Some of this decline was clearly inevitable. Residential and commercial property prices in major urban areas had risen so rapidly that they became unaffordable for all but the very rich. And the frenetic almost steroid-driven pace of construction had created massive oversupply. The “ghost cities” of massive roads and half-finished buildings that are now globally remarked upon are only one indication of this oversupply. Across the country, the chosen form of economic expansion has become construction, and property developers were egged on both by national and provincial governments eager to show higher GDP figures and by developments in banking and finance that provided easy access to credit for such development.

The property boom and now possible bust have created a dilemma for the government. The property sector is estimated to account for around 15 percent of China’s economic output, and land sales are critically important for Chinese local governments, amounting to more than 40 per cent of their revenues. So the government needs to prevent bubbles from growing too large and then bursting, but also cannot really handle too much of a decline in real estate prices.

As a result, the government has gone in for a range of measures designed to revive the property market, mostly directed to the banking and financial conditions of housing sales.
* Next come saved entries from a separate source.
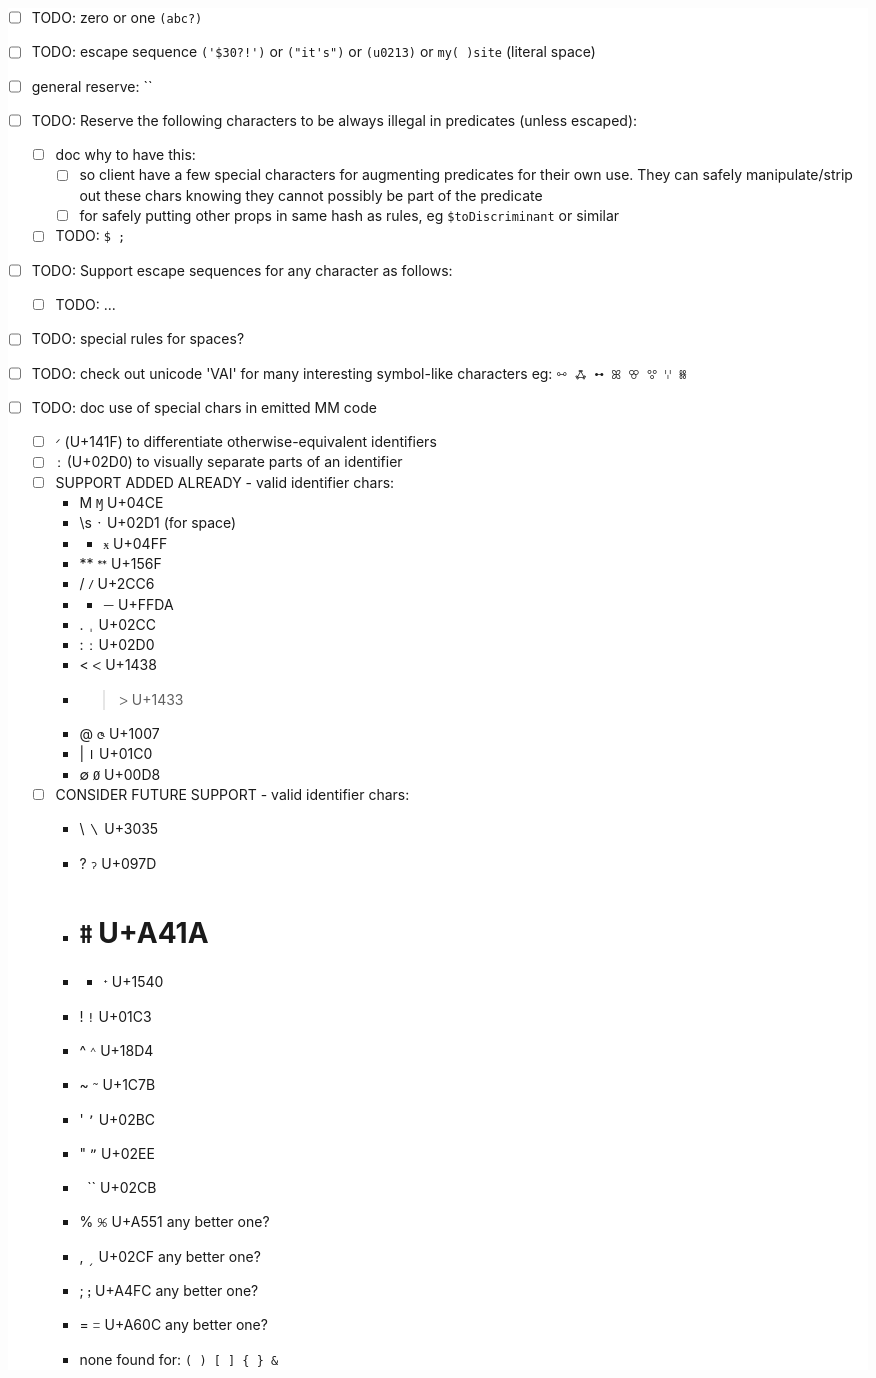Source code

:   - [ ] TODO: zero or one `(abc?)`
  - [ ] TODO: escape sequence `('$30?!')` or `("it's")` or `(u0213)` or `my( )site` (literal space)

  - [ ] general reserve: ``    
  
- [ ] TODO: Reserve the following characters to be always illegal in predicates (unless escaped):
  - [ ] doc why to have this:
    - [ ] so client have a few special characters for augmenting predicates for their own use. They can safely manipulate/strip out these chars knowing they cannot possibly be part of the predicate
    - [ ] for safely putting other props in same hash as rules, eg `$toDiscriminant` or similar
  - [ ] TODO: `$ ;`

- [ ] TODO: Support escape sequences for any character as follows:
  - [ ] TODO: ...

- [ ] TODO: special rules for spaces?

- [ ] TODO: check out unicode 'VAI' for many interesting symbol-like characters eg: `ꗬ ꗈ ꕹ ꕤ ꕢ ꖜ ꗷ ꗤ`

- [ ] TODO: doc use of special chars in emitted MM code
  - [ ] `ᐟ` (U+141F) to differentiate otherwise-equivalent identifiers
  - [ ] `ː` (U+02D0) to visually separate parts of an identifier
  - [ ] SUPPORT ADDED ALREADY - valid identifier chars:
    - M `Ɱ` U+04CE
    - \s `ˑ` U+02D1 (for space)
    - * `ӿ` U+04FF
    - ** `ᕯ` U+156F
    - / `Ⳇ` U+2CC6
    - - `ￚ` U+FFDA
    - . `ˌ` U+02CC
    - : `ː` U+02D0
    - < `ᐸ` U+1438
    - > `ᐳ` U+1433
    - @ `ဇ` U+1007
    - | `ǀ` U+01C0
    - ∅ `Ø` U+00D8
  - [ ] CONSIDER FUTURE SUPPORT - valid identifier chars:
    - \ `〵` U+3035
    - ? `ॽ` U+097D
    - # `ꐚ` U+A41A
    - + `ᕀ` U+1540
    - ! `ǃ` U+01C3
    - ^ `ᣔ` U+18D4
    - ~ `ᱻ` U+1C7B
    - ' `ʼ` U+02BC
    - " `ˮ` U+02EE
    - ` `ˋ` U+02CB
    - % `ꕑ` U+A551   any better one?
    - , `ˏ` U+02CF   any better one?
    - ; `ꓼ` U+A4FC   any better one?
    - = `ꘌ` U+A60C   any better one?

    - none found for: `( ) [ ] { } &`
In 2009, the Central Bank of China and the China Banking Regulatory Commission had earlier halted the process of securitisation of housing loans by banks, after the US financial crisis exposed the risks involved in this. On 30 September 2014 they announced that this curb had been lifted and they would now encourage lenders to issue mortgage-backed securities. Chinese banks were allowed to relax the rules on loans for people purchasing their first home, and to offer discount rates and seek lower down-payments on second home loans in urban areas other than the top metros.

Interest rates were cut in November 2014. In January the reserve requirements of major banks – or the minimum amount of cash banks need to hold back from lending – were reduced. Most recently, on 30 March 2015, another slew of measures was announced. The required down payment for some second homes was brought down to 40 percent from 60 percent and the minimum down payment for first-home buyers using public housing funds was cut from 30 to 20 per cent. The Finance Ministry removed the 5.6 per cent sales tax on homes that had been owned for more than two years, reversing a policy introduced in 2011 to cool the “overheating” market.

But so far, banks have not passed on interest rate cuts and lower down-payment requirements to home buyers, and one survey has found that a majority of banks continue to charge rates above the benchmark level. Since they now have possibilities for higher returns from stock market investments given the current securities boom, they are less interested in pushing housing loans. It may well be that, with real estate accounting for 25 per cent of total lending (as shown in Chart 2) they are reluctant to increase their exposure further. Since they are also exposed to the shadow banking system of trusts and other entities that dominantly provide housing loans, this may in fact be prudent.

Source: IMF Global Financial Stability Report 2015, Chapter 1.

A different strategy is the proposal that has been mooted of converting unsold properties into “social housing” as part of its goal of providing millions of subsidised and affordable homes for people. Unsurprisingly, private real estate developers have been reluctant to participate in this plan, finding potential profits too low.

However, this set of policies may be missing the point. Further easing of banking regulations and providing more credit for housing may not be successful in reviving the housing market because of the basic and growing imbalance between real earning and prices of assets like houses. Indeed, trying to generate more housing debt is really kicking the can down the road in terms of hoping to create another credit-driven bubble. The more realistic and viable solution would be to resolve that basic imbalance, by encouraging wages and real earnings to increase so that housing become more affordable relative to current incomes.